▸ Direction 1
In the article on singer-songwriter John Moreland below, at what age did Moreland first start playing the guitar?
▸ Direction 2
Continue the article on singer-songwriter John Moreland below, picking up after its last sentence.

▸ Reading passage
:::::
Surfside 7 | March 5
Daniels Hall | March 6
By Timothy Dwenger
Singer-songwriter John Moreland may have recently turned thirty, but judging solely by the number of releases to his credit, the maturity of his songwriting, and the road-weary tone of his voice, one might think he’s been on this planet far, far longer.
Moreland’s songs flirt with country and blues, but at their heart they embody the essence of the folk tradition. He’s got a way of moving the soul with lyrics that dive deeply into the melancholy that haunts so many as his gruff, sandpapery voice creeps under the skin and lingers like lost love. There are moments while listening to his most recent release, the 2015 breakout recording High On The Tulsa Heat, when ghosts of songwriters like Steve Earle, Townes Van Zandt, Jeff Tweedy, and Bob Dylan seep through the brilliantly penned songs.
Moreland’s songwriting career began inauspiciously at the age of 10 when he first started playing the guitar. “I started writing when I picked up a guitar. That was the point,” he said during a recent interview with The Marquee from his home between legs of his current tour. “It was during the days of Green Day and Nirvana where everyone I listened to was writing their own songs so I wrote some of my own.”
:::::
▸ Items
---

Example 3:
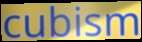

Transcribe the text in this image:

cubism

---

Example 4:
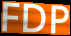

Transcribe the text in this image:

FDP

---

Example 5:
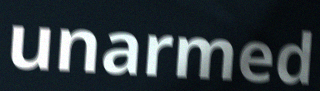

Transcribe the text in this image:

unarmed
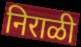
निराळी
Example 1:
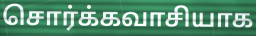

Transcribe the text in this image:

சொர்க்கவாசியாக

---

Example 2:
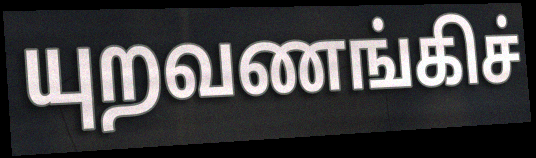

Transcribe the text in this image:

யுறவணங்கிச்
:::::
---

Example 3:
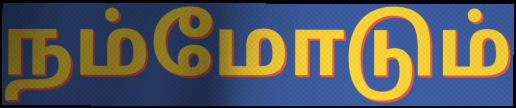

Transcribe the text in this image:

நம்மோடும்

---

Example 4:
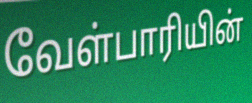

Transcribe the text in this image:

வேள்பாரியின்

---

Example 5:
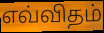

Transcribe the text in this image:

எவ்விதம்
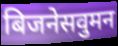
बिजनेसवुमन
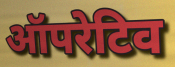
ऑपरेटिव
:::::
▸ Written response 1
At the age of 10.

▸ Written response 2
While he started out playing in the hardcore and punk scenes of his hometown Tulsa, Okla., there was something about those genres that didn’t lend themselves to his style of songwriting. As he says in his bio, “in hardcore, there might be great lyrics in a song but you have to read them off a piece of paper to know it. I was 19 in 2004, and Steve Earle had put out The Revolution Starts Now, and I remember hearing the song ‘Rich Man’s War’ and totally feeling like somebody just punched me in the chest.”
With writers like Earle as his idols, Moreland has written prolifically over the last eight years and released at least six albums under his own name and with The Black Gold Band and The Dust Bowl Souls. While most of this recorded output flew criminally under the radar until recently, his sound was described perfectly as “gloriously and joyfully heartbreaking” by Farce The Music in 2013. Judging by the recent attention that High On the Tulsa Heat has gotten, the public is starting to take notice of Moreland’s work. “I don’t pay attention to sales at all but I know several people who found Tulsa Heat and worked backwards so I guess it’s made an impression,” he said before elaborating a bit on what he felt pushed this album into the mainstream: “good, honest songwriting, at least that’s what I hope it is.”
If lines like “Once I was enough to make you try / now I’m underneath the rubble / trying not to feel the trouble / and you don’t care for me enough to cry” from “You Don’t Care For Me Enough To Cry” and “Darling damn the luck and damn the consequences too / I could bury all the memories / I could patch up all the holes / But I’d still feel your fingers on my soul” from “Cleveland County Blues” are any indication, then good, honest songwriting is exactly what it was.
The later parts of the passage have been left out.